Users can pass additional options to control properties of the resulting GeoTIFF files:

  • Setting overviews = TRUE will generate GDAL overviews (image pyramids) for the resulting files. Overview levels reduce the pixel size by powers of 2, until width and height are lower than or equal to 256. The resampling algorithm for generating overviews can be selected from what GDAL offers (see here, default is nearest neighbor).

  • Setting COG = TRUE will produce cloud-optimized GeoTIFF (COG) files and includes overviews = TRUE.

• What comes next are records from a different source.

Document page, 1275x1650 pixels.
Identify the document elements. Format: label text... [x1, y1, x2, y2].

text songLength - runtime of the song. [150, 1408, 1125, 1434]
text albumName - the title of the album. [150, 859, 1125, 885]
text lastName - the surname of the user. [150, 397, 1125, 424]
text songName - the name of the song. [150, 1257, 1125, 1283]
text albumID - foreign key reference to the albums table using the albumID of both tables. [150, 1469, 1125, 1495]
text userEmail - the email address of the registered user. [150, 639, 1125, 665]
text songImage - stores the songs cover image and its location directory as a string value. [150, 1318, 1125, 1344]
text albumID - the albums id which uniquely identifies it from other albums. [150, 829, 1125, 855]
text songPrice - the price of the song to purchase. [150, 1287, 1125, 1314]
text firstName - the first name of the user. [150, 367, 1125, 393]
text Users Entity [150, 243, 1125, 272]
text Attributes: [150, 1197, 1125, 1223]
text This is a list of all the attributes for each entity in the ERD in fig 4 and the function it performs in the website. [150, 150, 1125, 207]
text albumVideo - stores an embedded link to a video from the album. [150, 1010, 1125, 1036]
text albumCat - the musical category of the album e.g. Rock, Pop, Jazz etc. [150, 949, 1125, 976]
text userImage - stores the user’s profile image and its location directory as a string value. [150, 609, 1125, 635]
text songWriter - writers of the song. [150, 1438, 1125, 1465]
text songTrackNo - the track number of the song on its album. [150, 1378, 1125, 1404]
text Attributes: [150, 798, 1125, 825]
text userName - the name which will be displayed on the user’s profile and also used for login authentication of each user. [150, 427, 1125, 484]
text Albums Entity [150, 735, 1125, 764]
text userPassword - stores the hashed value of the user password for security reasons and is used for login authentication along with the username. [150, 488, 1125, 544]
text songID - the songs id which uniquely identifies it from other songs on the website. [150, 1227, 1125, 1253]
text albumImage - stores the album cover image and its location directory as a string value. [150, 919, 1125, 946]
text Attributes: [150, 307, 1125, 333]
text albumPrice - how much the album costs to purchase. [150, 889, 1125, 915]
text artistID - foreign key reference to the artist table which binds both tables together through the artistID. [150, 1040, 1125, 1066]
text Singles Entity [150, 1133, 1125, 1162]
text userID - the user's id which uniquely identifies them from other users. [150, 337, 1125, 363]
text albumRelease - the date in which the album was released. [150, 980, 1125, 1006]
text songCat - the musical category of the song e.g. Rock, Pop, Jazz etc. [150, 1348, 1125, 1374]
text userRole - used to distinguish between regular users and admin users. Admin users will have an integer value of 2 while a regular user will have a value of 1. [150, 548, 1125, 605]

  • Additional GDAL creation options can be passed, e.g., to define LZW or DEFLATE compression (see here).

Packing data values

Both, GeoTIFF as well as netCDF export support packing data, i.e. reducing the size of the output file(s) by conversion of double values to smaller integer types using an affine transformation of original values by an offset and scale, where values are transformed according to the formula:

\[ \hat{x} = \frac{x - offset}{scale} \]

By conversion to integer, packing values reduces the precision of the data. Packing in gdalcubes requires users to pass

  • the output data type (one of uint8 , uint16, int16, uint32, int32, float32).
  • scale, offset, and nodata values (unless type is float32 ).

Nodata values of data cubes will automatically converted to provided nodata values in the target data type. Individual scale, offset, and nodata values can be specified either once (applied for all bands), or individually per band. Packing to type float32 will ignore any of the offset, scale, and nodata values but implicitly cast 8 byte doubles to 4 byte float values.

Saving virtual data cubes as JSON files

Data cube and image collection objects cannot be saved and restored across different R sessions using save() and load(), because they simply point to a memory address that is destroyed when the R session ends (internally they are external pointers). However, since the creation of objects is relatively cheap, it is possible to serialize and store the process graph as a lightweight JSON file using as_json() and recreate a cube from a file with json_cube().